Text segment:
━━━━━━━━━━

Any suggestions on how to hack it to resume from where it stopped? By the way, the /abort handler also failed with another error but I'm guessing that's a side effect of this error.

━━━━━━━━━━

Task instructions: Copy out the whole forum post above about resuming from where it stopped, word for word.

━━━━━━━━━━

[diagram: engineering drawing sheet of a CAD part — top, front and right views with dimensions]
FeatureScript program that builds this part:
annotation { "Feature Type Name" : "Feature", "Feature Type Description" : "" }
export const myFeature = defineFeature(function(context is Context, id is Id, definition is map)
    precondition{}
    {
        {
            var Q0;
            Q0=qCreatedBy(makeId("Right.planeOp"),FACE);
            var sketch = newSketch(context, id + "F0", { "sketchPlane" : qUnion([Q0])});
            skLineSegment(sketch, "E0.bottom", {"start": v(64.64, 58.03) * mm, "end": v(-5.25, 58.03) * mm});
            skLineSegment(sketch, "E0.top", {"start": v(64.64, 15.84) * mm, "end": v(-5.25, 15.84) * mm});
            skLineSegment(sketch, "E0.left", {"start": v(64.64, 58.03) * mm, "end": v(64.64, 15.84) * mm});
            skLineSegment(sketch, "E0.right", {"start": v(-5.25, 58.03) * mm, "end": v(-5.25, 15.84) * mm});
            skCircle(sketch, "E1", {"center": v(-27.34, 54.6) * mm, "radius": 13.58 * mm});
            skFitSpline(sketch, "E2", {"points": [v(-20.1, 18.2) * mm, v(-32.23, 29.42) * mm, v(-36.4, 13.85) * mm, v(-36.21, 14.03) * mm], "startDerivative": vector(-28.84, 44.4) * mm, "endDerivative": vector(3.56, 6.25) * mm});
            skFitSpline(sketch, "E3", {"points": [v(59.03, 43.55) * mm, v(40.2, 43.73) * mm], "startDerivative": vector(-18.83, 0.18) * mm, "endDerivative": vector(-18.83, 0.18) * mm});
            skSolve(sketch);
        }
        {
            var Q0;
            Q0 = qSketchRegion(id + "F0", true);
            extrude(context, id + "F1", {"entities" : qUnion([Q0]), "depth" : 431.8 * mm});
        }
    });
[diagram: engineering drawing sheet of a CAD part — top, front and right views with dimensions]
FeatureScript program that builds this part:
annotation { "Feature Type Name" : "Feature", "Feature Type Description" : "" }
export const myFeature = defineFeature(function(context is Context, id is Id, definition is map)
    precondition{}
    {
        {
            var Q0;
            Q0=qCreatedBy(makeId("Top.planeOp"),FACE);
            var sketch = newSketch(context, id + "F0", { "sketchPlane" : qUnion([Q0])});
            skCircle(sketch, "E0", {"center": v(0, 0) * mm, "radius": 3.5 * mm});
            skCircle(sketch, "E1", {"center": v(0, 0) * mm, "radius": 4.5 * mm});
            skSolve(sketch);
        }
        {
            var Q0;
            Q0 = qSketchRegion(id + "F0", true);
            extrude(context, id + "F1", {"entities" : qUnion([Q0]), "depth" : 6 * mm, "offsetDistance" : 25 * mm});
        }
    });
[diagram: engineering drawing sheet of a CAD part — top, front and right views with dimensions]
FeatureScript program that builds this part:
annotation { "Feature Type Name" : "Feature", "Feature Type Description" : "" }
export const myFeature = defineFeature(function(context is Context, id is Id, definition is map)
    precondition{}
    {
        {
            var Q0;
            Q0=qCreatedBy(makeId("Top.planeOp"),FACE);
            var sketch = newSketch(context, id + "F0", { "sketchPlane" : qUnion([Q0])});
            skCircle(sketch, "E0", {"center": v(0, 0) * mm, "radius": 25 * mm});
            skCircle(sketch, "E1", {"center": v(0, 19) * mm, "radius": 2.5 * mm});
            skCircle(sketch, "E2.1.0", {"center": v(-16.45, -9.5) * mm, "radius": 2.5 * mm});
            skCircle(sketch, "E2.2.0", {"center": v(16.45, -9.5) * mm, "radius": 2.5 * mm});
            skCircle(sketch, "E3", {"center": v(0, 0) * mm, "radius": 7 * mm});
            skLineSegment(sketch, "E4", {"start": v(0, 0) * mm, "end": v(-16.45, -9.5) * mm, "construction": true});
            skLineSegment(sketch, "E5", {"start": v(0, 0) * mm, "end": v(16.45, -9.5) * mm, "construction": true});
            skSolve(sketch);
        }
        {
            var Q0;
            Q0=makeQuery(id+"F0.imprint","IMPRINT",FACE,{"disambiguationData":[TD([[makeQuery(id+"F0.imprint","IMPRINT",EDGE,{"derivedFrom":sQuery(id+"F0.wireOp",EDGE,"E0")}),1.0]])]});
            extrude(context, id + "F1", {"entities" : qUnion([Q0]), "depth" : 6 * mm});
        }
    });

━━━━━━━━━━

Result below:
Any suggestions on how to hack it to resume from where it stopped? By the way, the /abort handler also failed with another error but I'm guessing that's a side effect of this error.